Reproduce the data below word for word, but leave out the pictures.

→ **MATERIALS PROVIDED**
• • • • •

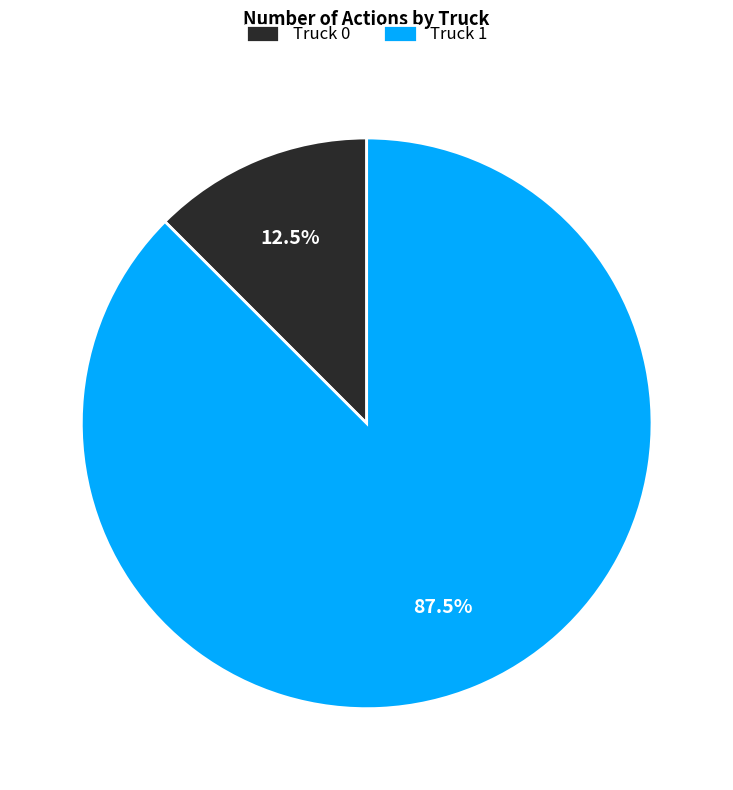

Which slice represents more than half of the pie?

Truck 1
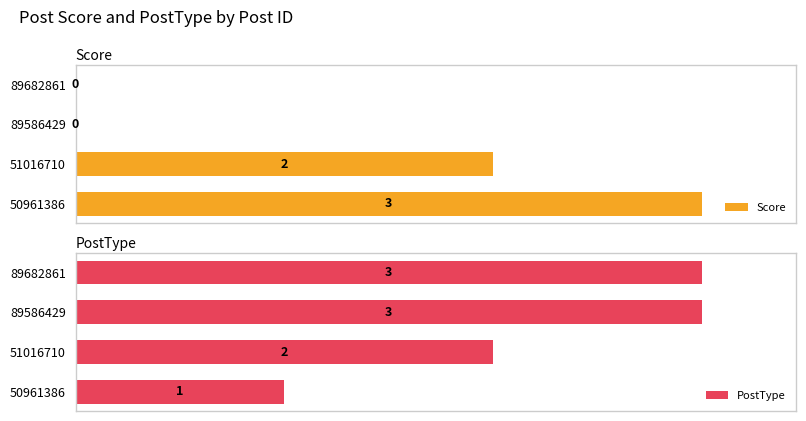

Rank the series by their average value, from highest to lowest.

PostType, Score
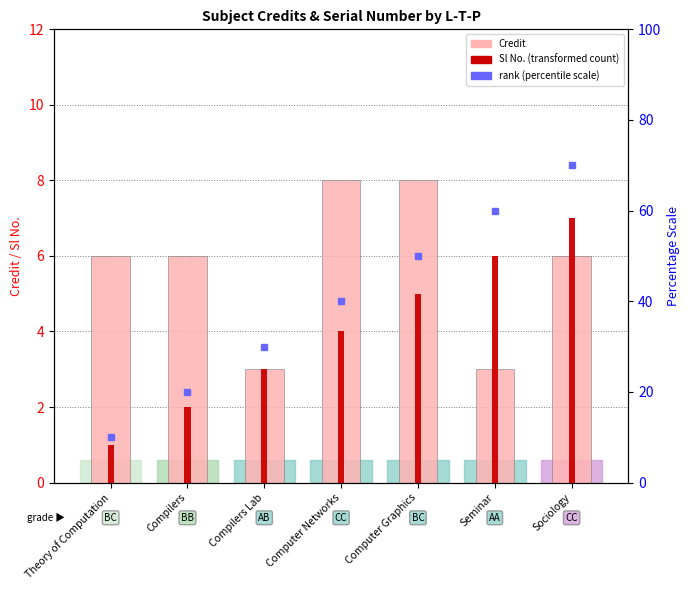

What is the maximum value for Sl No.?

7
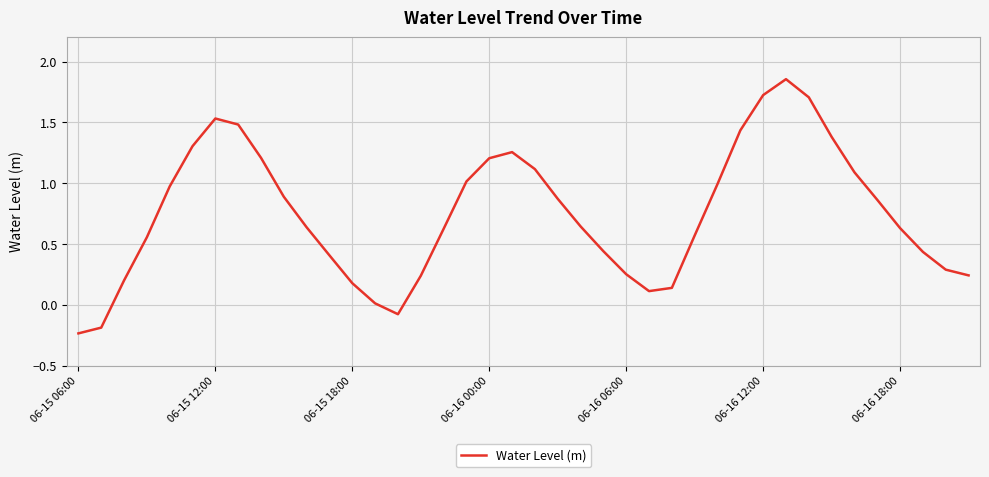

What is the difference between the maximum and minimum values?

2.1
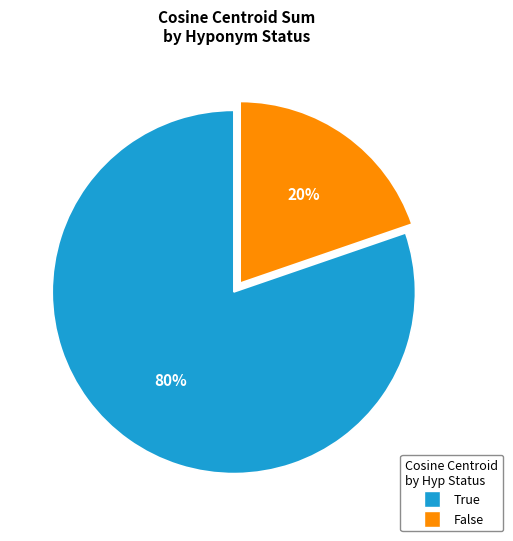

Is it true that False is 30% of the pie?

False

• • • • •

→ **WRITTEN SOLUTION**
Which slice represents more than half of the pie?

Truck 1

Rank the series by their average value, from highest to lowest.

PostType, Score

What is the maximum value for Sl No.?

7

What is the difference between the maximum and minimum values?

2.1

Is it true that False is 30% of the pie?

False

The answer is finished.